Having finished the reasonably healthy and cheap home lunch I'd carried to
work, I found myself with a little more time on my break and a little
more need to munch in my head. The building newsstand, which I'd only
ever just walked by, must have something to fit the bill, I thought. So,
armed with a few dollars and a dream, off I went.
It turns out that the newsstand is better stocked than many places I
know that call themselves candy stores. Money in my fist, I gazed
longingly at the chocolate options. (Some days, chocolate is the only
thing that really counts as candy). I could have had almost any brand,
filled with almost any gooey yumminess I could imagine. But as I began
to reach, the calorie counts on the fronts of the packages started to
jump out at me. Should I choose a 260 calorie option because it offered a
little protein (even candy bar peanut butter has protein, right?), or a 210 calorie option because it had about 20 percent fewer calories? Should I choose something with lots of pieces, so that maybe I would just eat part now and save the rest for later, or would that require far more willpower than I could possibly have?
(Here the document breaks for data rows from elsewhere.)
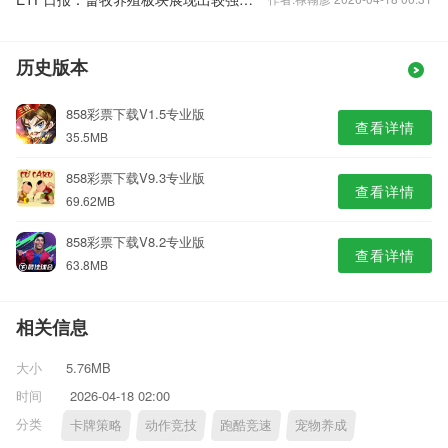
历史版本
858彩票下载V1.5专业版
查看详情
35.5MB
858彩票下载V9.3专业版
查看详情
69.62MB
858彩票下载V8.2专业版
查看详情
63.8MB
相关信息
大小
5.76MB
时间
2026-04-18 02:00
分类
卡牌策略
动作竞技
跑酷竞速
宠物养成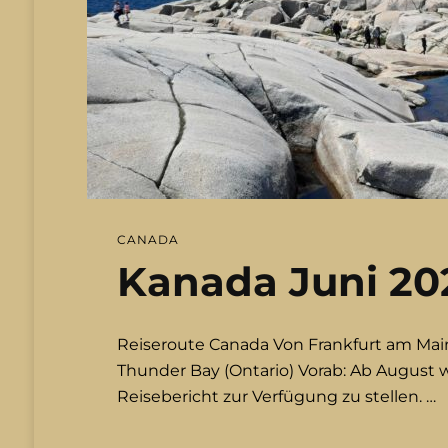
CANADA
Kanada Juni 20
Reiseroute Canada Von Frankfurt am Main
Thunder Bay (Ontario) Vorab: Ab August 
Reisebericht zur Verfügung zu stellen. …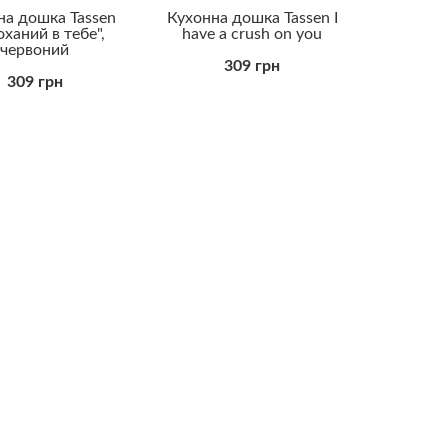
на дошка Tassen
Кухонна дошка Tassen I
оханий в тебе",
have a crush on you
червоний
309 грн
309 грн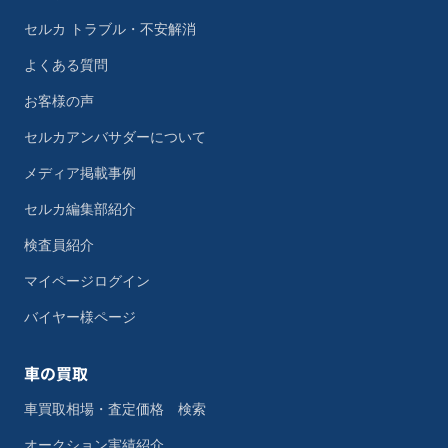
セルカ トラブル・不安解消
よくある質問
お客様の声
セルカアンバサダーについて
メディア掲載事例
セルカ編集部紹介
検査員紹介
マイページログイン
バイヤー様ページ
車の買取
車買取相場・査定価格 検索
オークション実績紹介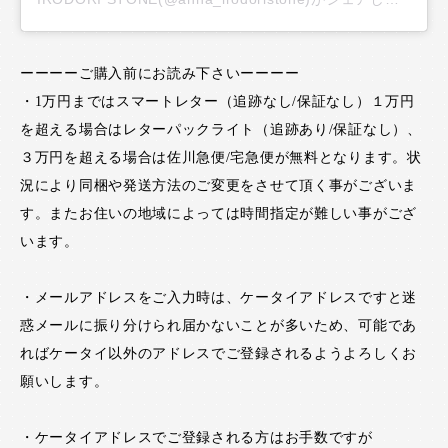
ーーーーご購入前にお読み下さいーーーー
・1万円まではスマートレター（追跡なし/保証なし）１万円
を超える場合はレターパックライト（追跡あり/保証なし）、
３万円を超える場合は佐川急便/宅急便が無料となります。状
況により同梱や発送方法のご変更をさせて頂く事がございま
す。またお住いの地域によっては時間指定が難しい事がござ
います。
・メールアドレスをご入力時は、ケータイアドレスですと迷
惑メールに振り分けられ届かないことが多いため、可能であ
ればケータイ以外のアドレスでご登録されるようよろしくお
願いします。
・ケータイアドレスでご登録される方はお手数ですが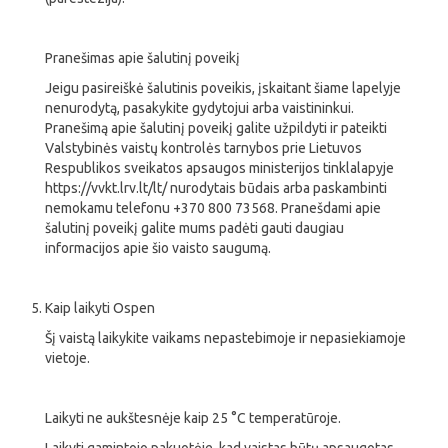
Pranešimas apie šalutinį poveikį
Jeigu pasireiškė šalutinis poveikis, įskaitant šiame lapelyje
nenurodytą, pasakykite gydytojui arba vaistininkui.
Pranešimą apie šalutinį poveikį galite užpildyti ir pateikti
Valstybinės vaistų kontrolės tarnybos prie Lietuvos
Respublikos sveikatos apsaugos ministerijos tinklalapyje
https://vvkt.lrv.lt/lt/ nurodytais būdais arba paskambinti
nemokamu telefonu +370 800 73568. Pranešdami apie
šalutinį poveikį galite mums padėti gauti daugiau
informacijos apie šio vaisto saugumą.
Kaip laikyti Ospen
Šį vaistą laikykite vaikams nepastebimoje ir nepasiekiamoje
vietoje.
Laikyti ne aukštesnėje kaip 25 °C temperatūroje.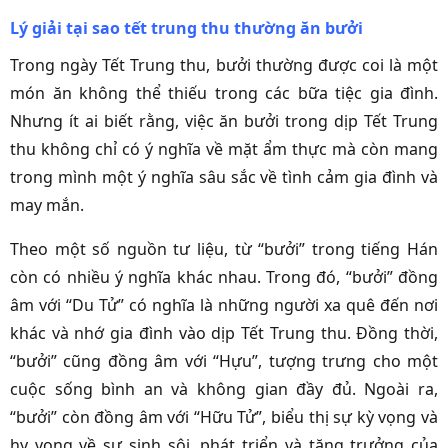
Lý giải tại sao tết trung thu thường ăn bưởi
Trong ngày Tết Trung thu,
bưởi
thường được coi là một
món ăn không thể thiếu trong các bữa tiệc gia đình.
Nhưng ít ai biết rằng, việc ăn bưởi trong dịp Tết Trung
thu không chỉ có ý nghĩa về mặt ẩm thực mà còn mang
trong mình một ý nghĩa sâu sắc về tình cảm gia đình và
may mắn.
Theo một số nguồn tư liệu, từ “bưởi” trong tiếng Hán
còn có nhiều ý nghĩa khác nhau. Trong đó, “bưởi” đồng
âm với “Du Tử” có nghĩa là những người xa quê đến nơi
khác và nhớ gia đình vào dịp Tết Trung thu. Đồng thời,
“bưởi” cũng đồng âm với “Hựu”, tượng trưng cho một
cuộc sống bình an và không gian đầy đủ. Ngoài ra,
“bưởi” còn đồng âm với “Hữu Tử”, biểu thị sự kỳ vọng và
hy vọng về sự sinh sôi, phát triển và tăng trưởng của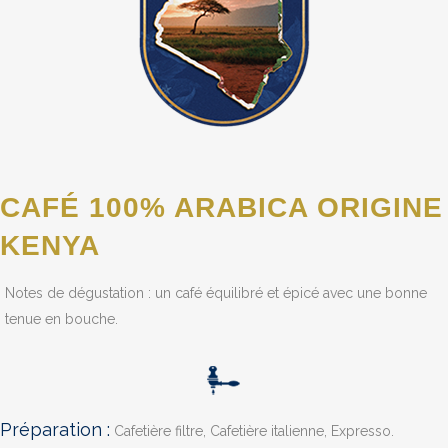
CAFÉ 100% ARABICA ORIGINE
KENYA
Notes de dégustation : un café équilibré et épicé avec une bonne
tenue en bouche.
Préparation :
Cafetière filtre, Cafetière italienne, Expresso.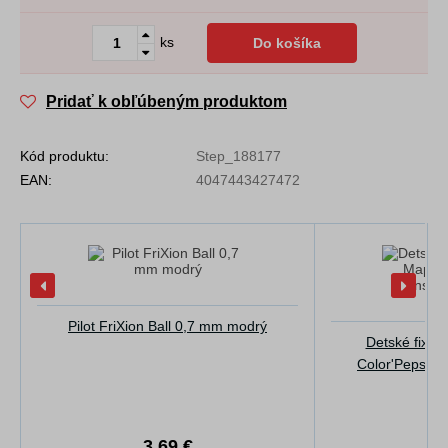
ks
Do košíka
Pridať k obľúbeným produktom
Kód produktu:
Step_188177
EAN:
4047443427472
Pilot FriXion Ball 0,7 mm modrý
Detské fixky
Color'Peps Mo
3.69 €
9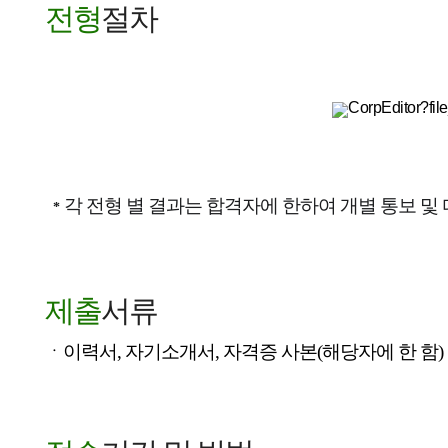
전형
절차
각 전형 별 결과는 합격자에 한하여 개별 통보 및 
*
제출
서류
ㆍ이력서, 자기소개서, 자격증 사본(해당자에 한 함)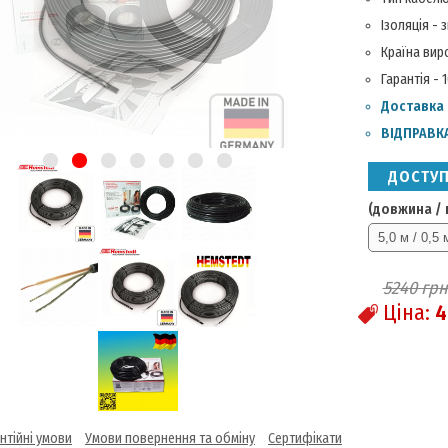
Ізоляція - 
Країна вир
Гарантія - 
Доставка
ВІДПРАВКА
ДОСТУП
(довжина / 
5240
грн
Ціна:
4
нтійні умови
Умови повернення та обміну
Сертифікати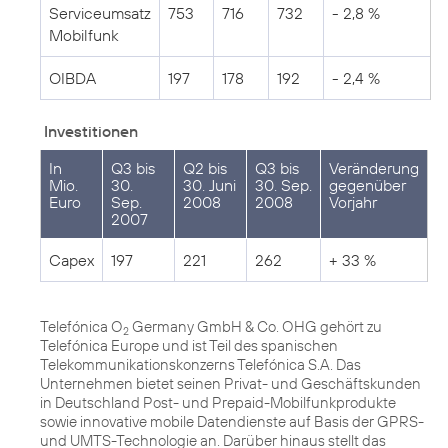
Serviceumsatz
753
716
732
- 2,8 %
Mobilfunk
OIBDA
197
178
192
- 2,4 %
Investitionen
In
Q3 bis
Q2 bis
Q3 bis
Veränderung
Mio.
30.
30. Juni
30. Sep.
gegenüber
Euro
Sep.
2008
2008
Vorjahr
2007
Capex
197
221
262
+ 33 %
Telefónica O
Germany GmbH & Co. OHG gehört zu
2
Telefónica Europe und ist Teil des spanischen
Telekommunikationskonzerns Telefónica S.A. Das
Unternehmen bietet seinen Privat- und Geschäftskunden
in Deutschland Post- und Prepaid-Mobilfunkprodukte
sowie innovative mobile Datendienste auf Basis der GPRS-
und UMTS-Technologie an. Darüber hinaus stellt das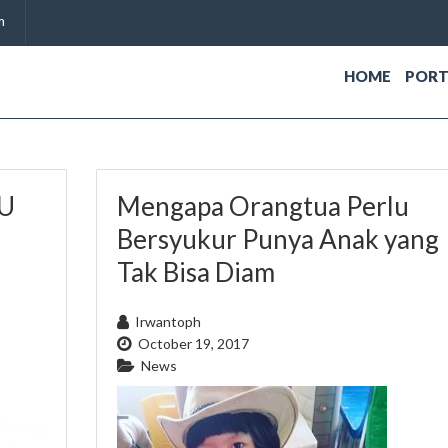
m
HOME
PORT
RU
Mengapa Orangtua Perlu
Bersyukur Punya Anak yang
Tak Bisa Diam
Irwantoph
October 19, 2017
News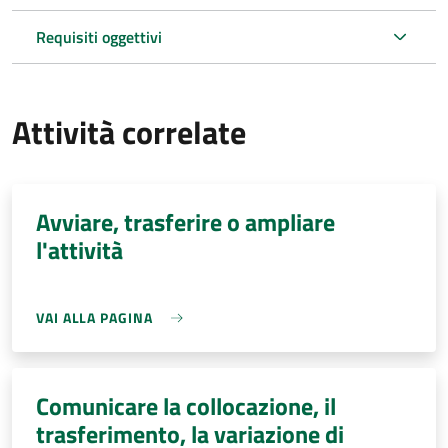
Requisiti oggettivi
Attività correlate
Avviare, trasferire o ampliare
l'attività
VAI ALLA PAGINA
Comunicare la collocazione, il
trasferimento, la variazione di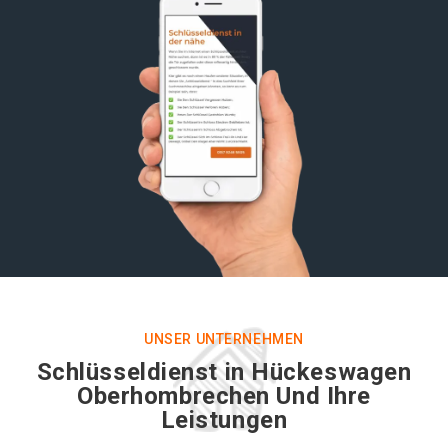
UNSER UNTERNEHMEN
Schlüsseldienst in Hückeswagen
Oberhombrechen Und Ihre
Leistungen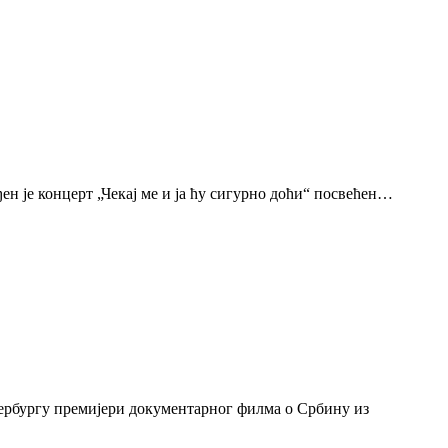
н је концерт „Чекај ме и ја ћу сигурно доћи“ посвећен…
тербургу премијери документарног филма о Србину из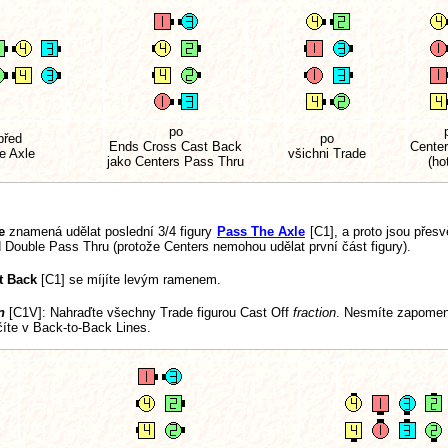
po
před
po
Ends Cross Cast Back
Center
e Axle
všichni Trade
jako Centers Pass Thru
(ho
e
znamená udělat poslední 3/4 figury
Pass The Axle
[C1], a proto jsou přesv
Double Pass Thru (protože Centers nemohou udělat první část figury).
t Back
[C1] se míjíte levým ramenem.
n
[C1V]
: Nahraďte všechny Trade figurou Cast Off
fraction
. Nesmíte zapomeno
íte v Back-to-Back Lines.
In the end, I walked away from all the chocolate--the protein and the
non-protein versions, the ones proclaiming their calorie counts on the
front, and those that made you work a little harder to check, the ones with the pieces, and the ones with the really cool wrappers. I opted
instead for a diet iced tea, bad for me, I'm sure, in all sorts of other
ways, but much more attractive in the calorie count column, and quite refreshing.
And then I went home after work and made blondies. And I made sure not
to read far enough down in the recipe to check the calories.